0
votes

I have a UWP app which receives data over USB from a micro controller and logs the data to a database. I have a second WPF application which also gets some data from a separate micro controller and I want to log that data as well. To do this I would like to send data from the WPF application to the UWP app and log the data together. I am trying to design to the fastest log speed of 50ms between logs. Both application are run on the same computer.

I have been using this as my main resource so far: https://docs.microsoft.com/en-us/windows/uwp/communication/interprocess-communication

I have tried TCP/UDP but ran into the issue that UWP can not use localhost loopback.
I looked into name pipes but it seems UWP does not support named pipes outside its application package.

It seems like app service is the direction I want to be heading however I am unsure how that would work. The examples I have seen make it seem like app service is just some code that can be called by another application but doesn't interact with its host application. I would need the service to pipe the data into the UWP application.

My other thought was maybe there is a way I could run the database logger as an application service and receiver data from both the UWP and WPF applications. It would need to log at fixed intervals using the latest values that each application supplied and support some kind of Start() and Stop() interface.

Is app service the right direction? Are there other options? If it is the right option how does the host application send or get data from the app service?

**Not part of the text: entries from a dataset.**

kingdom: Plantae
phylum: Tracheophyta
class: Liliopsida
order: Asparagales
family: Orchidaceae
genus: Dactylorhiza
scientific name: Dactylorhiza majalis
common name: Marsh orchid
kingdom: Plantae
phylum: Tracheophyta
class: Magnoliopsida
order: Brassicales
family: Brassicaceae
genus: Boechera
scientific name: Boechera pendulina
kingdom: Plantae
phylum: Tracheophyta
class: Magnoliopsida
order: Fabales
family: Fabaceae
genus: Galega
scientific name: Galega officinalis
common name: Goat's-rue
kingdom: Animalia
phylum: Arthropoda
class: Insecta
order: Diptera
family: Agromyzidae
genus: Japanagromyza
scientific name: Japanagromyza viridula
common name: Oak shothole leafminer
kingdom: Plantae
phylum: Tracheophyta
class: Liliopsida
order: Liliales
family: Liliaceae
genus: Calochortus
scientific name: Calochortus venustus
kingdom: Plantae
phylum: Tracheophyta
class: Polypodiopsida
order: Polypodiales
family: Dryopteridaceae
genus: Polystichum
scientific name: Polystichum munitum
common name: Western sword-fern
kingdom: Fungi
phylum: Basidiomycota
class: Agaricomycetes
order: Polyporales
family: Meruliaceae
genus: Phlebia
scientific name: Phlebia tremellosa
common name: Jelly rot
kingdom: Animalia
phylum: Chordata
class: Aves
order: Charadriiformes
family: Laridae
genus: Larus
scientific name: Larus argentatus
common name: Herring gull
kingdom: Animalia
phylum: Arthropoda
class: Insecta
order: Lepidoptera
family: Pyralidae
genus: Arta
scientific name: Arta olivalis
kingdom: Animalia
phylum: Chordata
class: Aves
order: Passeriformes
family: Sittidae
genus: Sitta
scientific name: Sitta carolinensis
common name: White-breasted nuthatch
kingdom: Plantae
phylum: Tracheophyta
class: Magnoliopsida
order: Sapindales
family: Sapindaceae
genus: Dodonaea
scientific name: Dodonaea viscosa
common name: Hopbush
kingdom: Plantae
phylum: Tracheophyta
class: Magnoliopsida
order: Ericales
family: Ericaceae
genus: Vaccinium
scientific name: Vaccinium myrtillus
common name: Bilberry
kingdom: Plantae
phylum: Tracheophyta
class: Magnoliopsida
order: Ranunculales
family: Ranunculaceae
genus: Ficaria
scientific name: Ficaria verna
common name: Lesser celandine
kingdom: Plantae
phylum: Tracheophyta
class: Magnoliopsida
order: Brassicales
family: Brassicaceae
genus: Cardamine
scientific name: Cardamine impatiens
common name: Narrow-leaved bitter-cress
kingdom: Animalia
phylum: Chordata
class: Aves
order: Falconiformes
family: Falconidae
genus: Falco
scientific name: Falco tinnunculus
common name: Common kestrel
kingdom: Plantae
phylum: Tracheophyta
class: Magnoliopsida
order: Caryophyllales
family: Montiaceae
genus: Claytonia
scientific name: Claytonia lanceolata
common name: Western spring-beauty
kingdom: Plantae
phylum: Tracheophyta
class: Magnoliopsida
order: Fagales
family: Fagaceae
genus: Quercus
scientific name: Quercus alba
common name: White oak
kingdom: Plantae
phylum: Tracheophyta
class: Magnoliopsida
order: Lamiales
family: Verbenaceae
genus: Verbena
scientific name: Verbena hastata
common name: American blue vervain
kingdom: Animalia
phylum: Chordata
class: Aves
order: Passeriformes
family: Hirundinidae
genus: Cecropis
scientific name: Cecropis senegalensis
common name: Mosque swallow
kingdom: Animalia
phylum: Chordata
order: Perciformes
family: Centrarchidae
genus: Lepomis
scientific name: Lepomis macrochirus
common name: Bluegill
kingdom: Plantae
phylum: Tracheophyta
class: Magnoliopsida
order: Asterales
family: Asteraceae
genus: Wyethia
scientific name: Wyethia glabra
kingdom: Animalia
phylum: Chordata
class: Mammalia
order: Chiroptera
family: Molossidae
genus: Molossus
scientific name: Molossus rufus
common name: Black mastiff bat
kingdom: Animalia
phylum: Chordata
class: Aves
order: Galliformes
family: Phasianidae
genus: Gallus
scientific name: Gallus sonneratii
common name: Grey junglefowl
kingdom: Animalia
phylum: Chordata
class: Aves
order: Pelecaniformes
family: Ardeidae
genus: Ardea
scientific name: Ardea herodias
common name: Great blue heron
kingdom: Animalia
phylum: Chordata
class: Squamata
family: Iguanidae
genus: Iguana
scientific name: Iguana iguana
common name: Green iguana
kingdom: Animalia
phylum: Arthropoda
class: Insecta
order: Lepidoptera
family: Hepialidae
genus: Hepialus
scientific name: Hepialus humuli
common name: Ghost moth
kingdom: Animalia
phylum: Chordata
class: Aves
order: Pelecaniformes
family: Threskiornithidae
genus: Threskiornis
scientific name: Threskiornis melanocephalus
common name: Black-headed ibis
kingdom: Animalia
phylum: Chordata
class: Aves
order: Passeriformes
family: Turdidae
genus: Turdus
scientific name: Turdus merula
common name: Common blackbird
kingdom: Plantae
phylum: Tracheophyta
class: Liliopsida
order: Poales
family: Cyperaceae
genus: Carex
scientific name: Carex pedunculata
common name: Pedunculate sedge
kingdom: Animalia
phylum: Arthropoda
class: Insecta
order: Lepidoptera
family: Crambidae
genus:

Its getting close to the point where I feel like I either need to port my UWP app to WPF or use a virtual com port to communicate between the applications.

2

2 Answers

1
votes

App service can achieve the communication between wpf and uwp application, when you run these applications and want to transfer data, you can create the AppServiceConnection object and connect uwp application in wpf, then you can communicate between wpf and uwp app. For example, take the following code as an example, passing the AppServiceName you declared in your uwp project's manifest to the AppServiceName of AppServiceConnection and passing the PackageFamilyName of your uwp app. Then opening the connection to the endpoint for the app service. By subscribing the RequestReceived event to communicate.

in WPF app,

private void Button_Click(object sender, RoutedEventArgs e)
{
    connection = new AppServiceConnection();
    connection.AppServiceName = "CommunicationService";
    connection.PackageFamilyName = "Microsoft.AppServiceBridge_8wekyb3d8bbwe";
    connection.RequestReceived += Connection_RequestReceived;

    connection.OpenAsync();
        
}

For more details about how to configue in your uwp project, you can refer to this official sample.

In addition, after connecting, you can call AppServiceConnection.SendMessageAsync() method to send data to wpf. When the wpf app receives data, it will trigger RequestReceived event, you can get the data by using args.Request.Message and call the args.Request.SendResponseAsync method to send data to uwp app.

0
votes

Follow this guide by StefanWick. The method describes for desktop extension but will work the same for extenal apps too.